Thursday, 17 February 2011

Dream Trip

Dream Trip

If we suppose that telling a story – our story, the story of ‘I’ – is a process that is important in the therapeutic healing, development and change process, then a reasonable question seems to be: how do we help clients to know of and tell their stories to themselves and  to us as therapists?

Put another way, how can we work with the aesthetic object, the symbol and container that creates itself in the telling of it?

I believe, as Bion claimed, that we dream both by day and by night. This is a process that is the nature of ourselves. As Shakespeare put it:

We are such stuff
 that dreams are made on,
And our little life is rounded with a sleep.
(Tempest, IV I, 156)

So, what is the dream and the dreaming process, a dream and the stuff of a dream?
‘The peculiar value of a dream, and the dream-level of an artwork, is that it cannot be invented by the self; it is a gift from the gods – or a curse’ (Meg Harris Williams, The Aesthetic Development: the Poetic spirit of Psychoanalysis p.135-6)

‘Dreams are the psyche’s attempt – with a varying level of aesthetic achievement – to symbolize it’s present emotional conflicts in order to reorientate itself towards external and internal reality’ (ibid p.136).

One might say that a dream is a narrative, a given narrative. There is linking (as Bion described it) between internal and external states, consciously and unconsciously. We can consciously think up a story about ourselves in the external world, for example ‘I am a teacher who came into teaching because…’ Then this story needs to match up with unconscious internal states, to link at boundaries (of internal/external; conscious unconscious; closeness/separation).

The dream though cannot be invented by a conscious sense of self. As such a self, we have to wait for the linking, the boundary area where the dream appears. This may appear as a revelation or reverie in a waking state, or a night dream in a sleeping state. The form is usually cinematic and symbolic. For example Murakmi’s description of his protagonists’ revelation of himself as a little boat, when the waters clear to reveal a great depth at the bottom of which lies a volcano (The Second Bakery Attack).

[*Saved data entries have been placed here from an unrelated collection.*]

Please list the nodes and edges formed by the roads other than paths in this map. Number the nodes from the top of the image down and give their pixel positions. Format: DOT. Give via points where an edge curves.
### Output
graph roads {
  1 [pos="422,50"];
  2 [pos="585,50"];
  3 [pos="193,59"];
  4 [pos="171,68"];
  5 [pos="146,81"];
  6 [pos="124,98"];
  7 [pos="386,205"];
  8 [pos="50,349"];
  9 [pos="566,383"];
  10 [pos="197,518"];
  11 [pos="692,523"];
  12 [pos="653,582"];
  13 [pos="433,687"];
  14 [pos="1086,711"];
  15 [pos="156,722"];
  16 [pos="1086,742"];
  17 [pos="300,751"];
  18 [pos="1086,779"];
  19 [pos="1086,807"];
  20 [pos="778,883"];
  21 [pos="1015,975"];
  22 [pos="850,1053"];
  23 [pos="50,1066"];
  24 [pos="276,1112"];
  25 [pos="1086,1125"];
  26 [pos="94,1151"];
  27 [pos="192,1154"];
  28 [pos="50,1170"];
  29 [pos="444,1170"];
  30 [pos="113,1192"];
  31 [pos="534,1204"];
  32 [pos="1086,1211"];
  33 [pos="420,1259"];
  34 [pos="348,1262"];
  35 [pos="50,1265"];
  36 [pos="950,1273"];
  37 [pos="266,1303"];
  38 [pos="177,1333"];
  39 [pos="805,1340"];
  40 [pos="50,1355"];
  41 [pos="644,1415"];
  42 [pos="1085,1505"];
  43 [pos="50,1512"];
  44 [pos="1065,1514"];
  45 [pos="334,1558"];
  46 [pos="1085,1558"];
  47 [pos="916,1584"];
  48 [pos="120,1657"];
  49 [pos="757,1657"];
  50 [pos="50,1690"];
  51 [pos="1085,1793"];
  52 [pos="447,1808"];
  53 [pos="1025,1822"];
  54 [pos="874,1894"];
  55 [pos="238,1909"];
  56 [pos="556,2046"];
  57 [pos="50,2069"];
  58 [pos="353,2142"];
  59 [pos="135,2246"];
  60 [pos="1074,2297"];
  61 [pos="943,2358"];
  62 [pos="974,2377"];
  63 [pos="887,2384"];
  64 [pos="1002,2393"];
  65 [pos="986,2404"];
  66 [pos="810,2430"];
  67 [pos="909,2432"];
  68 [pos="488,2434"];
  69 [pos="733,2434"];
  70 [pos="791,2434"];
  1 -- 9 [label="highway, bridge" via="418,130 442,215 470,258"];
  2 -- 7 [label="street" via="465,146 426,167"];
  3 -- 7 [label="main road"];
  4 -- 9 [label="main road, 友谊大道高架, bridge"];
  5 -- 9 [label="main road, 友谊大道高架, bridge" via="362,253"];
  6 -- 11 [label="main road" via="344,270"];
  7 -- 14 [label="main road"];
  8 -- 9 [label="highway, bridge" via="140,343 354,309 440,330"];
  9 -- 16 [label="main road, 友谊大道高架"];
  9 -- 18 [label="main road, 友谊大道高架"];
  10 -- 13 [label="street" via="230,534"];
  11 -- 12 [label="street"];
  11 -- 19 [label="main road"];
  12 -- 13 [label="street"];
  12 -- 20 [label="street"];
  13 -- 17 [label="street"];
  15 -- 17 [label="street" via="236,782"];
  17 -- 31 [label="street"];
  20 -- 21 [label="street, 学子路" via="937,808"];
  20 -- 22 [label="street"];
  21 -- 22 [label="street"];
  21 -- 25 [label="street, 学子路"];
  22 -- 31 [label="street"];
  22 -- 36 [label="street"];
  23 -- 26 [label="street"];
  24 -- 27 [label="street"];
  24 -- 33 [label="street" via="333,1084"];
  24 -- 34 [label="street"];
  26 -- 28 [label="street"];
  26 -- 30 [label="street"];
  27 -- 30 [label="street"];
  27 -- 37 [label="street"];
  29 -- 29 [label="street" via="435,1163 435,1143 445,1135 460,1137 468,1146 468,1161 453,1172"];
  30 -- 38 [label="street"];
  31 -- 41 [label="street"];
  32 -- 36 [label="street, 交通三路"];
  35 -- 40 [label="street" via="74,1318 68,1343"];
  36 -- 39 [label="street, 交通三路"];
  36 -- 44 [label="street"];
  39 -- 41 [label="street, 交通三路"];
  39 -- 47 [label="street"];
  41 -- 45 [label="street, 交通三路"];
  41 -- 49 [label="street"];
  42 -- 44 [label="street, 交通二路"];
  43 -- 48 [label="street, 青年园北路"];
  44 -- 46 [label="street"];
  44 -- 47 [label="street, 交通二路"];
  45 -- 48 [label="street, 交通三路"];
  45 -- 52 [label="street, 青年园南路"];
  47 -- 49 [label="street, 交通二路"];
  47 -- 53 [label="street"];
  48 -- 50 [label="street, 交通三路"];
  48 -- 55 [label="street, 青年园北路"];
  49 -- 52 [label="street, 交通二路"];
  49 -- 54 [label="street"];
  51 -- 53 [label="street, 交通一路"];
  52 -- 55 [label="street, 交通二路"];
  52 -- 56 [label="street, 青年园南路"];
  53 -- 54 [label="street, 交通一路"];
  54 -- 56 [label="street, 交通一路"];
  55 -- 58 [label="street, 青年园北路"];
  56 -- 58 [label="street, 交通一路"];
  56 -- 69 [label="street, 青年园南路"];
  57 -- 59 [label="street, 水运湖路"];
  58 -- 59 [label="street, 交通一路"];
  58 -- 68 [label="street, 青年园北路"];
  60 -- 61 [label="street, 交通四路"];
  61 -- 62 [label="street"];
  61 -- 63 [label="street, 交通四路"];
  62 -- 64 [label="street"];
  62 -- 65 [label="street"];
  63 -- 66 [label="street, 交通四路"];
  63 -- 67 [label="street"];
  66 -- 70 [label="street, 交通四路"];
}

Such a story simply cannot just be made up: it’s necessary to be in a state (Bion would say reverie) which allows the possibility of such revelation. Then it is necessary to work on the possible meanings of it and how it might link with conscious, rational thought. Further, how the rational thoughts can be fed back to the boundary for absorption by dream processes.
Consciously – unfortunately or fortunately – we have the capacity to hold out against the dream process, though we are unable to stop it. It goes on whether we like it or not. And our actual situation as a person may be revealed to consciousness when, as with Murakami’s character, the waters clear and we realise the actual depth of what is happening and the strength of the volcanic forces involved.

We dream both by day and by night as Bion put it. There may now – in addition to this ‘aesthetic evidence’ – be some scientific evidence for this. I can’t quote the references for this at the moment because I haven’t got access to them currently (in Singapore). Essentially there are different states of brain activity both within sleep and in waking states. However, an underlying state has been observed in both waking and sleeping states and this may be the physical equivalence of dreaming, if such separations of the physical and the state of psychic operations is meaningful.

Quoting Murakami, from a book he wrote on the Tokyo underground gas attacks, in the context of the idea of giving up one’s ego to a guru:

 ‘If you lose your ego, you lose the thread of that narrative you call your Self. Humans, however, can’t live very long without some sense of a continuing story. Such stories go beyond the limited rational system (or the systematic rationality) with which you surround yourself; they are crucial keys to sharing time-experience with others.

Now a narrative is a story, not logic, nor ethics, nor philosophy. It is a dream you keep having, whether you realise it or not. Just as surely as you breathe, you go on ceaselessly dreaming your story. And in these stories you wear two faces. You are simultaneously subject and object. You are the whole and you are the part. You are real and you are shadow. ‘Storyteller’ and at the same time ‘character’. It is through such multilayering of roles in our own stories that we heal the loneliness of being an isolated individual in the world.’ (pp. 201-2 in translation Underground, quoted in Jay Rubin Haruki Murakami and the Music of Words p.244 quoting from Murakami’s Underground).

I might say that the multi-layering of stories is like Bion’s idea of linking containing states. We need stories for the individual, the family, society. In our western society it can be argued that our stories have become more fragmented and split off from each other. Though fairly obviously this is a broad generalisation as in a multi-cultural society there are many religious beliefs, along with scientific beliefs and literature and art continue to provide a powerful presence.

So, how can we help our clients tell their stories? How do we enter a state of reverie with our clients?  I think we have to start with our own processes as therapists. I’ll focus on that in my next piece.